A Week in Education

25th May 2007 at 01:00
the tory party and its on-off relationship with grammar schools continued to dominate the headlines and comment pages.

David Willetts, the Westminster shadow education secretary, must have been surprised by the fallout from a speech he gave more than a week ago. All he had done was repeat the party's decision not to expand grammar schools - a plan that David Cameron, the party leader, had stated on several occasions over the past year-and-a-half.

Yet horrified Tories claimed they had been caught out by a "sudden U-turn"

and threatened to defect to the UK Independence Party.

Others had more pressing issues. For Alan Johnson, the Education Secretary, it was maintaining his lead in the Labour deputy leadership race.

And for Sir William Stewart, chairman of the Health Protection Agency, it was getting to the bottom of the health dangers of wireless networks in schools.

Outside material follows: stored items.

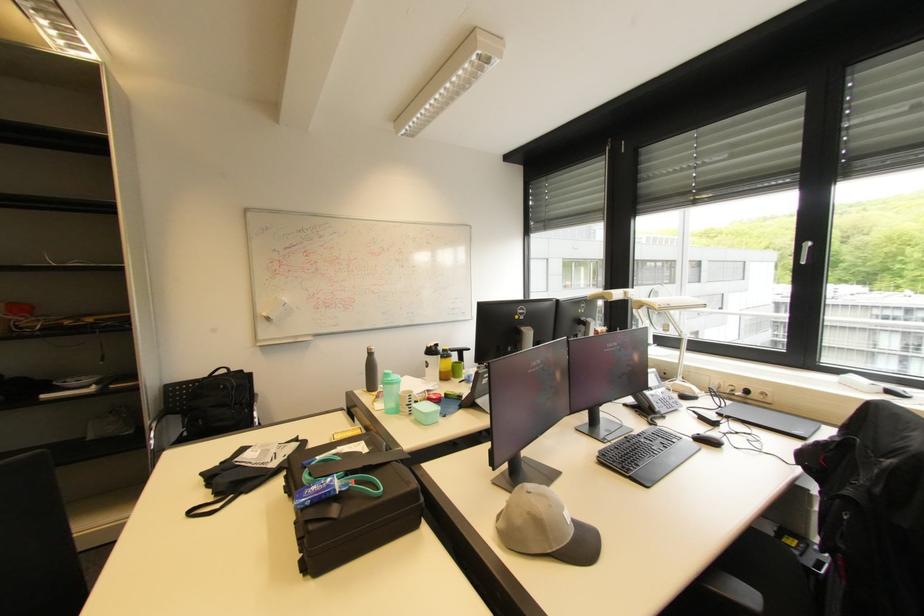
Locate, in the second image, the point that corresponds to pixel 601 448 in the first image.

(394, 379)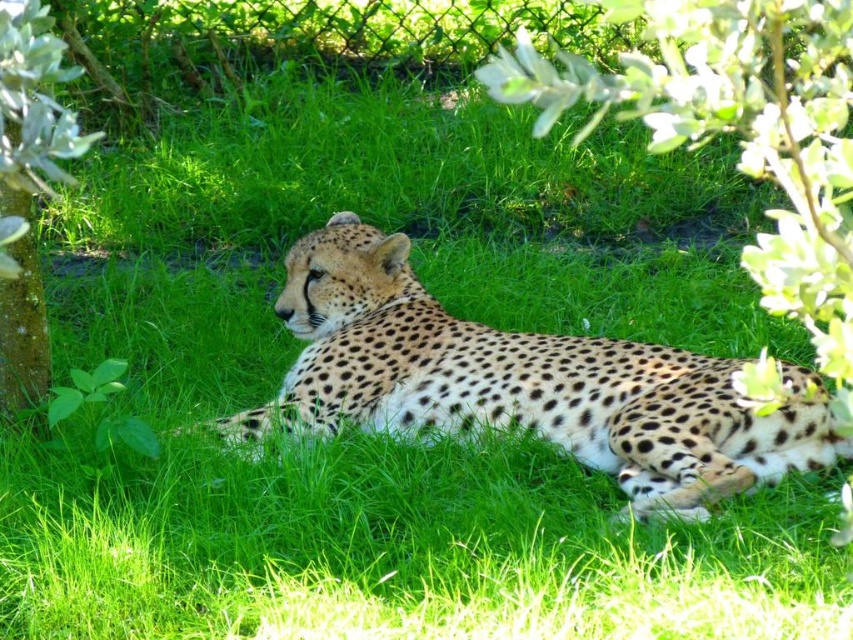
Who is positioned more to the right, spotted fur cheetah at center or green leafy bush at left?

From the viewer's perspective, spotted fur cheetah at center appears more on the right side.

Which is above, spotted fur cheetah at center or green leafy bush at left?

green leafy bush at left is above.

Is point (514, 337) positioned in front of point (61, 72)?

No, it is behind (61, 72).

In order to click on spotted fur cheetah at center in this screenshot , I will do `click(520, 384)`.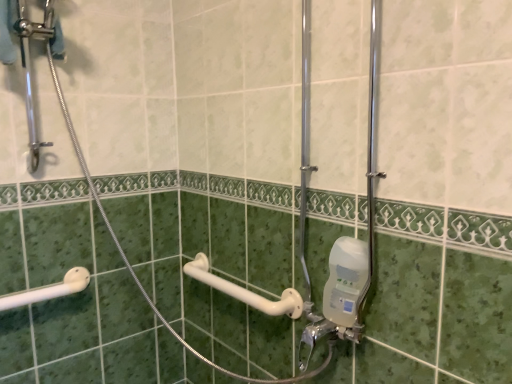
Question: Does white plastic grab bar at lower left have a larger size compared to clear plastic soap dispenser at lower right?

Choices:
 (A) no
 (B) yes

Answer: (B)

Question: Considering the relative sizes of white plastic grab bar at lower left and clear plastic soap dispenser at lower right in the image provided, is white plastic grab bar at lower left wider than clear plastic soap dispenser at lower right?

Choices:
 (A) no
 (B) yes

Answer: (B)

Question: Would you say clear plastic soap dispenser at lower right is part of white plastic grab bar at lower left's contents?

Choices:
 (A) yes
 (B) no

Answer: (B)

Question: Is white plastic grab bar at lower left at the right side of clear plastic soap dispenser at lower right?

Choices:
 (A) no
 (B) yes

Answer: (A)

Question: Is the position of white plastic grab bar at lower left more distant than that of clear plastic soap dispenser at lower right?

Choices:
 (A) no
 (B) yes

Answer: (B)

Question: Is clear plastic soap dispenser at lower right at the back of white plastic grab bar at lower left?

Choices:
 (A) no
 (B) yes

Answer: (A)

Question: From a real-world perspective, is white plastic grab bar at lower left positioned under white plastic towel bar at center based on gravity?

Choices:
 (A) yes
 (B) no

Answer: (B)

Question: Does white plastic grab bar at lower left appear on the right side of white plastic towel bar at center?

Choices:
 (A) no
 (B) yes

Answer: (A)

Question: Considering the relative sizes of white plastic grab bar at lower left and white plastic towel bar at center in the image provided, is white plastic grab bar at lower left shorter than white plastic towel bar at center?

Choices:
 (A) no
 (B) yes

Answer: (B)

Question: Is white plastic grab bar at lower left not close to white plastic towel bar at center?

Choices:
 (A) no
 (B) yes

Answer: (A)

Question: Is white plastic grab bar at lower left closer to the viewer compared to white plastic towel bar at center?

Choices:
 (A) yes
 (B) no

Answer: (B)

Question: Could you tell me if white plastic grab bar at lower left is turned towards white plastic towel bar at center?

Choices:
 (A) yes
 (B) no

Answer: (B)

Question: From the image's perspective, is clear plastic soap dispenser at lower right located above white plastic towel bar at center?

Choices:
 (A) no
 (B) yes

Answer: (B)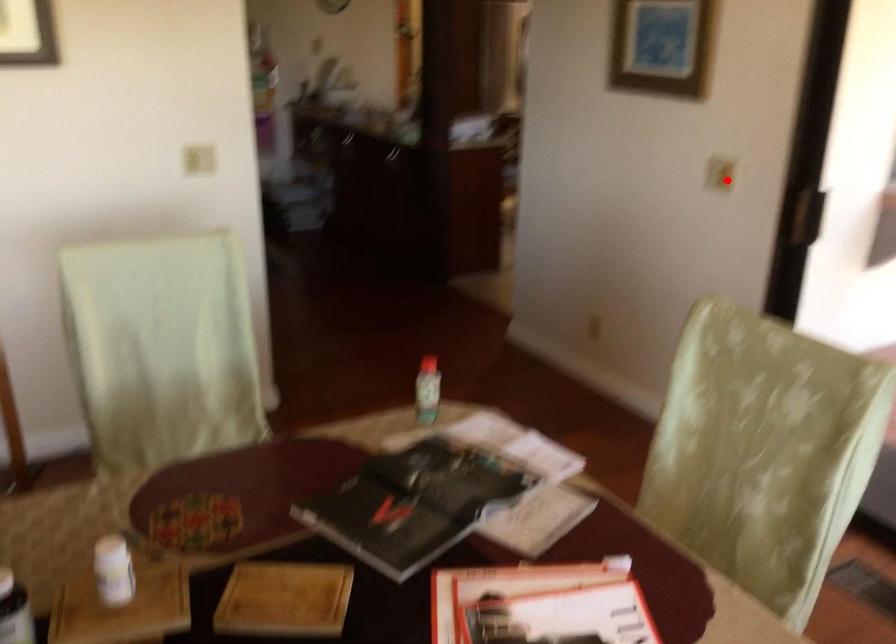
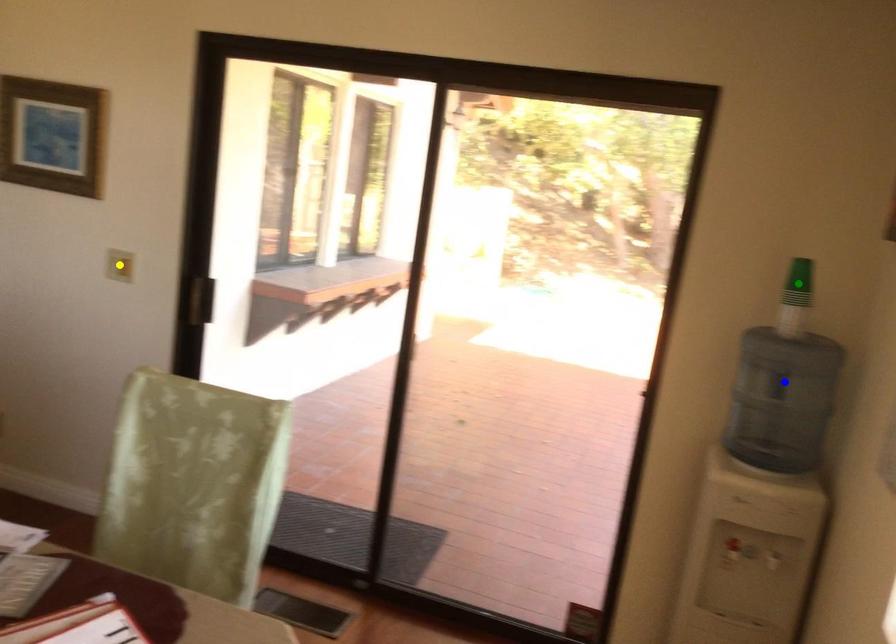
Question: I am providing you with two images of the same scene from different viewpoints. A red point is marked on the first image. You are given multiple points on the second image. Which mark in image 2 goes with the point in image 1?

Choices:
 (A) blue point
 (B) yellow point
 (C) green point

Answer: (B)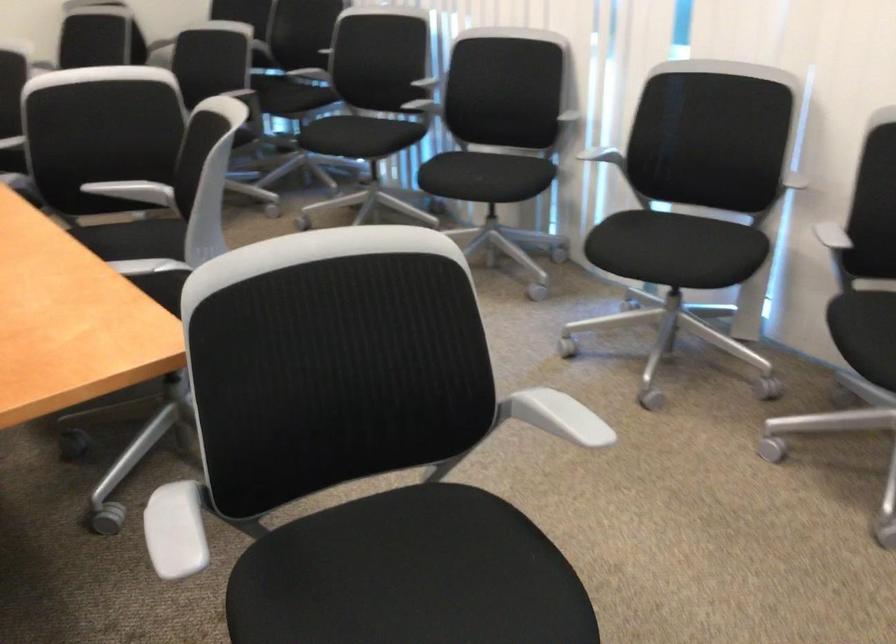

He called for a review into the potential risks of wi-fi after the BBC's Panorama reported that emissions from the networks could be three times those from a mobile phone mast.

But scientists criticised the programme for being a "scare story" and "grossly unscientific", pointing out that measurements had been made at different distances.

At St George's secondary in Harpenden, Hertfordshire, head Norman Hoare revealed he had come up with a solution for dealing with high demand for places.

He hired a private detective to spy on parents whom he believed were lying about their addresses to obtain places at the school, which is three times oversubscribed.

He also authorised stake-outs at parents' homes to verify their address details.

But his scheme's success rate has not been high: so far, two families caught out in spot checks, but one successfully appealed.

Parents may want to check the length of their children's fingers to see what sort of specialist schools they should attend. Academics at Bath university claimed that children whose ring fingers were as long as their index were more likely to favour maths. Those with shorter ring fingers shone at reading and writing.